>> start Extract
Isolate::GetCurrentContext() crashes after Isolate::InContext() returns true

Attila Szegedi

unread,

Apr 10, 2025, 8:06:00 AM4/10/25

to v8-...@googlegroups.com

Hi folks,

I'm Attila, and I'm an engineer at Datadog working on our Node.js profiler[0]. (As a side note, I'd be happy to sometimes give a larger overview of how we do V8 profiling at Datadog.)

TL;DR: if we interrupt V8 with a signal while it's executing HandleScope::DeleteExtensions(), a call to Isolate::GetCurrentContext() will crash even though Isolate::InContext() returns true.

The whole story:

We mostly rely on V8 built-in CpuProfiler APIs, except we also try to gather some more data on each sample, so we intercept the PROF signal handler and do some work before and after delegating to the V8's original PROF handler. E.g. we also gather elapsed thread CPU time and recently we started to gather the value of node::AsyncHooksGetExecutionAsyncId(Isolate*) (I get this is a V8 and not a Node list – my question ultimately has nothing to do with Node.js per se.)

Now I know you'd say that invoking random methods from a signal handler is obviously a recipe for disaster, but in this case this API is just a few dependent loads through a chain of pointers that doesn't change much if at all. If I pseudo-unrolled what this Node.js method does, then it'd be something like this (omitting a bunch of defensive checks for isEmpty etc.)

if (isolate->InContext()) {

auto ctx = isolate->GetCurrentContext();

auto env = ctx ->GetAlignedPointerFromEmbedderData(NodeEnvironmentIndex);

return env->async_hooks_->async_id_fields[AsyncHooks::kAsyncIdCounter];

}

The thing is, it does work – a very obvious case when it wouldn't work is if the PROF signal handler interrupted V8 while it's collecting garbage, but we do guard against it by installing GC prologue and epilogue callbacks and not touching the engine when we know it's GCing.

However, we see one case when it doesn't work, and I can't figure it out on my own so I'm kindly asking for some eyeballs here. Namely, we're seeing a crash with a stack trace of:

Isolate::GetCurrentContext()

node::AsyncHooksGetExecutionAsyncId(Isolate*)

dd::SignalHandler::HandleProfilerSignal(…)

v8::internal::HandleScope::DeleteExtensions(Isolate*)

node::Environment::RunTimers(…)
>> end Extract
>> start Record list
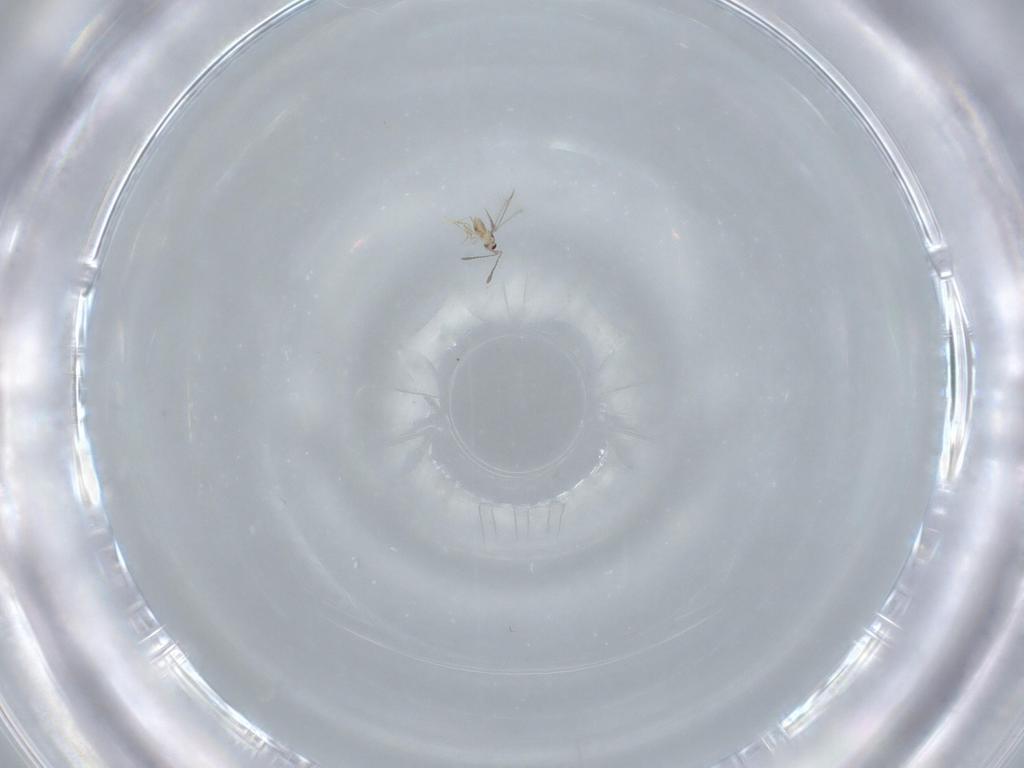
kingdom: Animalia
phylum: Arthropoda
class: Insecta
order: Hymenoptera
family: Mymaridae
>> end Record list
>> start Record list
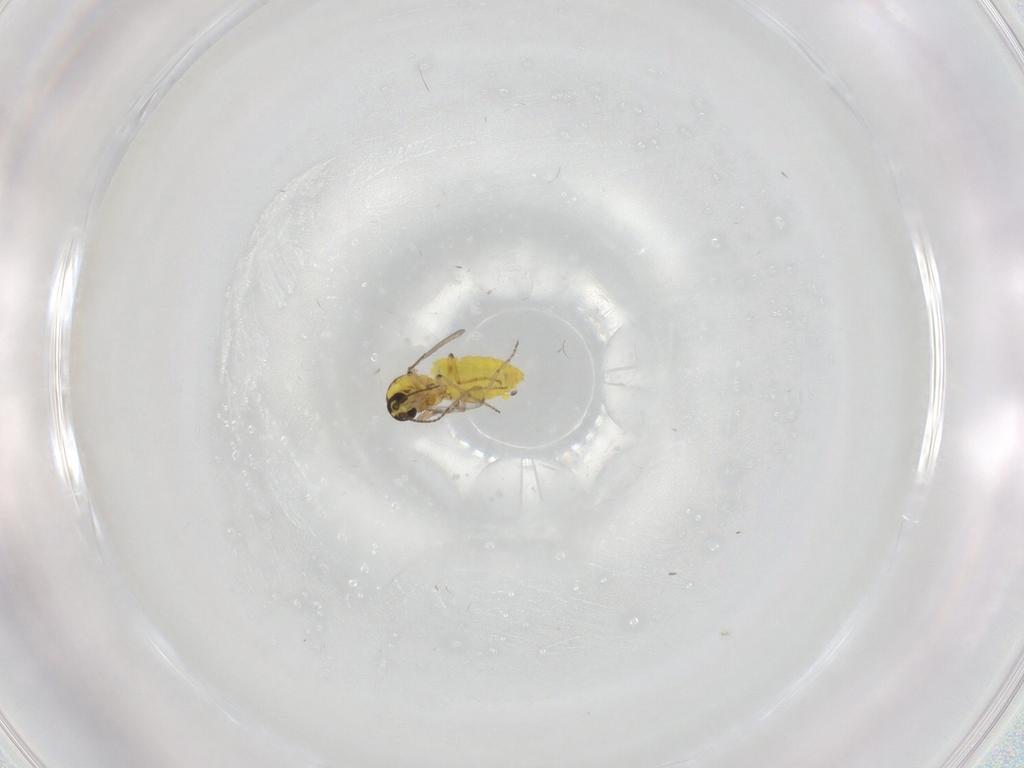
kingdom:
>> end Record list
Proceed with the forum post on the GetCurrentContext() crash, continuing after its last line. The items are not involved in what follows.

◆ Written answer
uv__run_timers

uv_run

So node::Environment::RunTimers has a HandleScope instance[1]; this HandleScope is being destroyed when it's going out of C++ scope, which should be just before the method returns. As part of the destruction process, DeleteExtensions is invoked. Our PROF handler interrupts here, and calls node::AsyncHooksGetExecutionAsyncId() which will invoke Isolate::InContext() and receive true, but then it'll crash in Isolate::GetCurrentContext().

We see repeated crashes with this exact stack trace. There's something in HandleScope::DeleteExtensions() that causes Isolate::GetCurrentContext() to crash even though Isolate::InContext() returned true. If anyone knows off the top of their head what causes this, it'd be appreciated. If we can fix it, even better. I'd settle for being able to observe this state and bail out without crashing.

Again, I do understand that signal handlers can't expect to observe data in an internally consistent state. FWIW, I have a hunch that Isolate::InContext should really be returning false in this situation since at the time the handle scope is destroyed, there's no JS code executing at all, it's about to return to libuv's run_timers. There are a bunch of Call()s[2] in JS functions in a loop in that method, but by the time the handle scope is destroyed, execution is outside of 'em all. The code of RunTimers seems sufficiently complex that this shouldn't be explainable by compiler inlining and reordering.

Again, any insight appreciated, and I'm happy to work more on this with anyone.

Thanks,

Attila.

--

[0]: https://github.com/DataDog/pprof-nodejs

[1]: https://github.com/nodejs/node/blob/9bbbe60f6b0001964cb62182ce17e7f3980ccf06/src/env.cc#L1490

[2]: https://github.com/nodejs/node/blob/9bbbe60f6b0001964cb62182ce17e7f3980ccf06/src/env.cc#L1505

Ben Noordhuis

unread,

Apr 10, 2025, 12:55:41 PM4/10/25

to v8-...@googlegroups.com

HandleScope::DeleteExtensions depends on thread-local state, grep
around for HandleScopeData. Sooner or later you're going to call into
V8 right when it's updating said state. Node doesn't enter/exit
isolates often, but still.

That Environment::RunTimers shows up in the stack trace is not
unexpected; it changes the active context and that's another point
where you're racing the thread from the signal handler.

Is this a new or existing problem? I remember someone from DD reaching
out to me about this or a very similar problem 1-2 years ago, asking
if I was interested in coming in as a consultant (I work on V8, node
and libuv) but I didn't have time back then.

Attila Szegedi

unread,

Apr 14, 2025, 11:09:21 AM4/14/25

to v8-...@googlegroups.com

On Thu, Apr 10, 2025 at 6:55 PM Ben Noordhuis <in...@bnoordhuis.nl> wrote:

HandleScope::DeleteExtensions depends on thread-local state, grep
around for HandleScopeData. Sooner or later you're going to call into
V8 right when it's updating said state. Node doesn't enter/exit
isolates often, but still.

Will look into it, thanks for the pointer!

That Environment::RunTimers shows up in the stack trace is not
unexpected; it changes the active context and that's another point
where you're racing the thread from the signal handler.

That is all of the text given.